» QUESTIONS ON THE MATERIAL:
• 1. In the text on block-based languages, list each thing named in the sentence beginning "It also provides".
• 2. According to the text on block-based languages, in which formats can such systems produce their output?
• 3. Return the passage of the block-based languages text from "One of the problems" up to and including "a big motivator.".
-- READING PASSAGE follows --
Block based languages can help with this as they normally have a UI that shows all of the options that are available at a given moment. The UI itself serves as a prompt for what might be added to that nasty blank screen. It also provides things such as correct spelling and correct nesting of elements as well as (possibly) giving error highlighting and correcting as well as pretty-printing.

Block based languages need not be especially limited. I have built and used such systems that create and show a textual version of the program and it can be in a real language or in some subset suitable for beginners. The user can, for example, create Java classes, methods, statements, including structured statements, etc. It is challenging, though not impossible to build such as system that gives complete access to the standard libraries as well as the complete language.

Such systems can keep a structured form of the program (e.g. a parse tree) as the internal structure and can therefore produce the output in various formats such as text and structure diagrams. This is relatively easy to do as the user enters structures directly.

Additionally, such a tool can be used to storyboard an application, creating the class structure with key methods and then take its output, which can be just text, into a more full featured IDE.

One of the problems that novices have with learning programming is that, too often, they are asked to write when they have never read any interesting programs. Reading good programs is a good way to help people understand program structure and good style. But few courses are taught that way. A block-based tool is, in my mind, a sort of intermediate point between the extremes of reading little before writing and reading a lot first, since the available options are visible and it is difficult to make a low-level (lexical or syntactical) mistake.

Finally, such systems are normally (though not always) built in such a way that the learner can get near immediate feedback from the execution, with compilation, etc. handled automatically. If the program being written is graphical in nature this can be a big motivator.
-- READING PASSAGE concluded --
-- THE DATA follows --
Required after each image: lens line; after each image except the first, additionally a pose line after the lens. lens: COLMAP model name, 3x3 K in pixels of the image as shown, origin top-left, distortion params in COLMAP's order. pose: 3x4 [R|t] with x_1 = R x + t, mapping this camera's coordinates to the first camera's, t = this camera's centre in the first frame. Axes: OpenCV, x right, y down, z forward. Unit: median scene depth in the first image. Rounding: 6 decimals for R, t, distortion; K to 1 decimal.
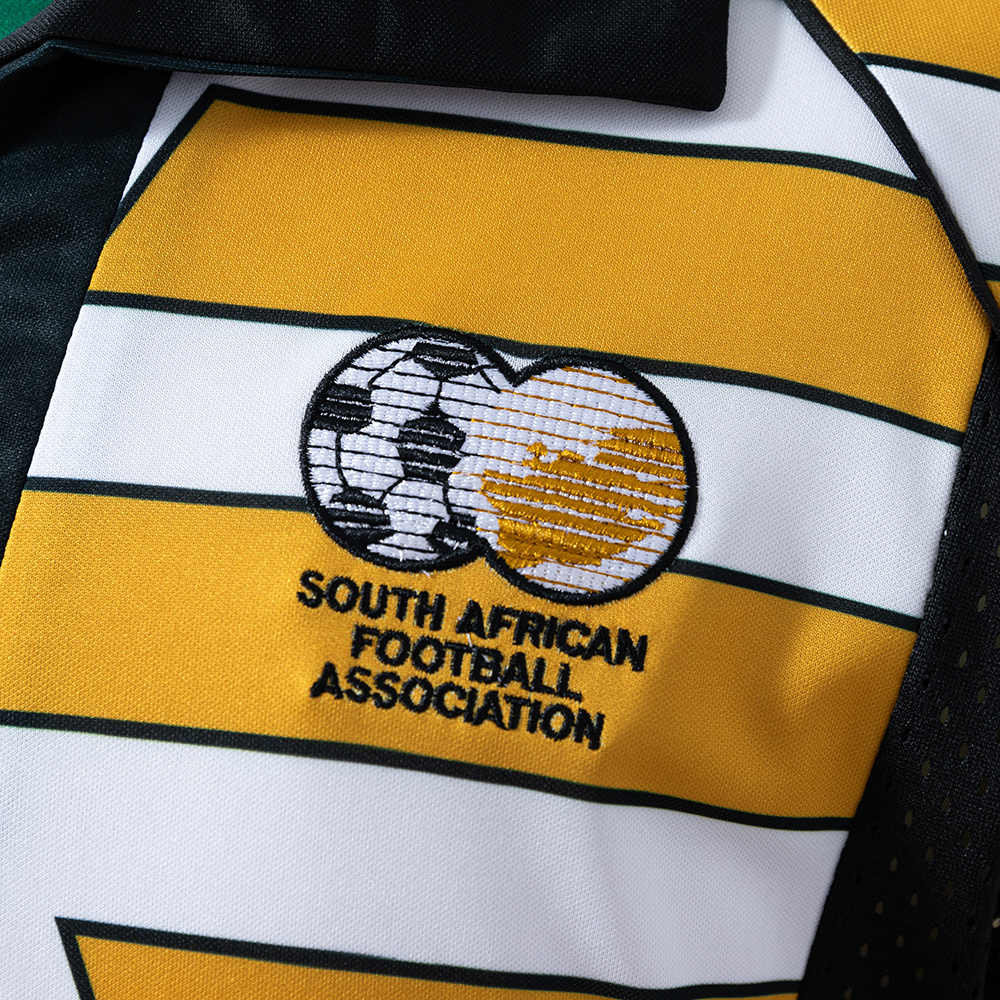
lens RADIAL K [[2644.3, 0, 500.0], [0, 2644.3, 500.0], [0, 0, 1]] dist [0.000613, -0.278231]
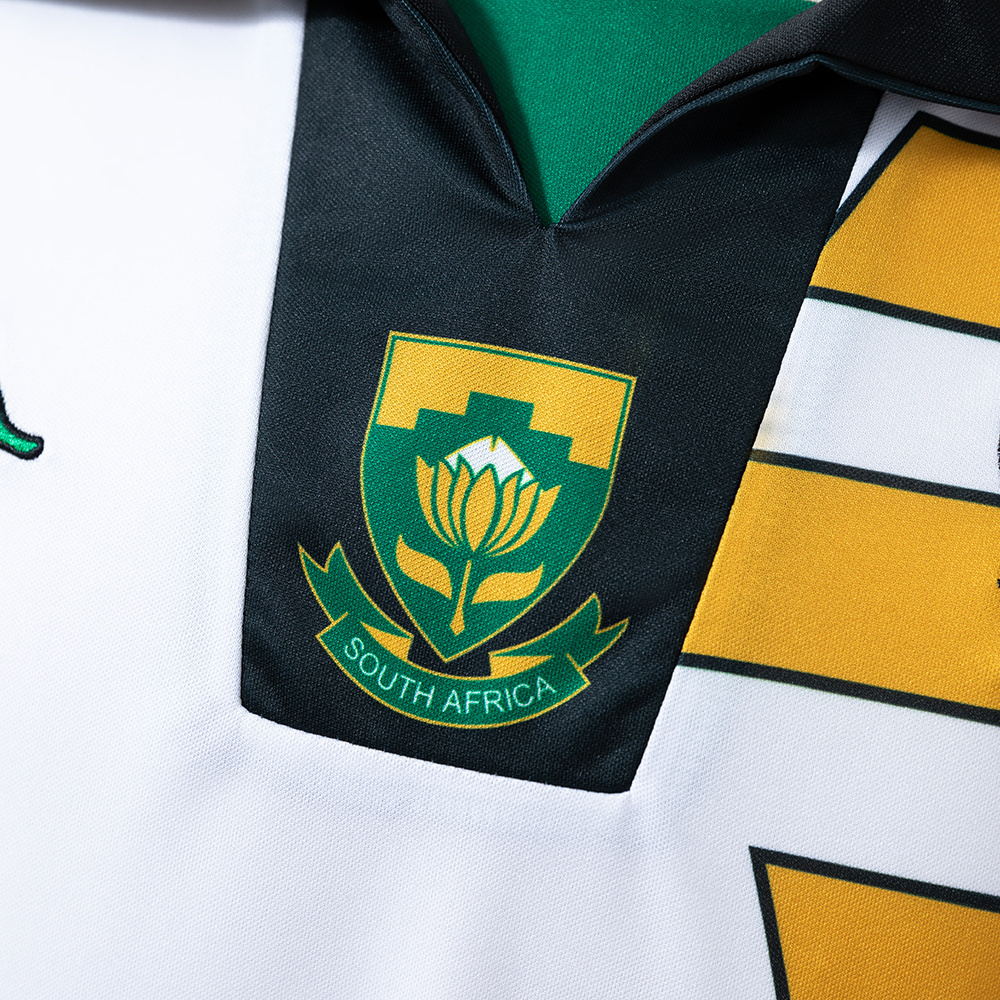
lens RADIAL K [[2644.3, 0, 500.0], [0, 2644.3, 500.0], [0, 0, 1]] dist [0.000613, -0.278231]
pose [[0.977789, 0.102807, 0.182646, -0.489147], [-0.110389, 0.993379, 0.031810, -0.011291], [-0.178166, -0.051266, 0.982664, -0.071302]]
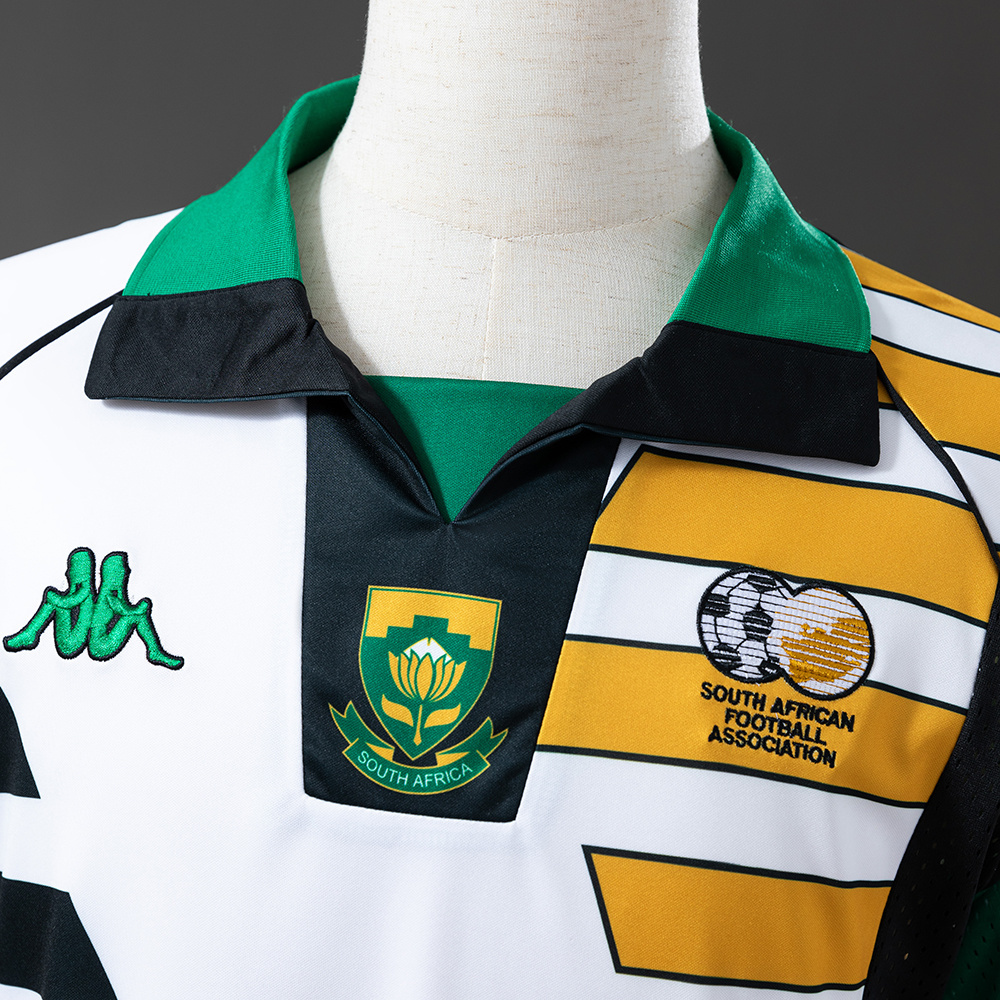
-- THE DATA concluded --
» SOLUTIONS BY TASK:
• 1.
- Correct spelling
- Correct nesting of elements
- Error highlighting and correcting
- Pretty-printing

• 2. Text and structure diagrams.

• 3.
One of the problems that novices have with learning programming is that, too often, they are asked to write when they have never read any interesting programs. Reading good programs is a good way to help people understand program structure and good style. But few courses are taught that way. A block-based tool is, in my mind, a sort of intermediate point between the extremes of reading little before writing and reading a lot first, since the available options are visible and it is difficult to make a low-level (lexical or syntactical) mistake.

Finally, such systems are normally (though not always) built in such a way that the learner can get near immediate feedback from the execution, with compilation, etc. handled automatically. If the program being written is graphical in nature this can be a big motivator.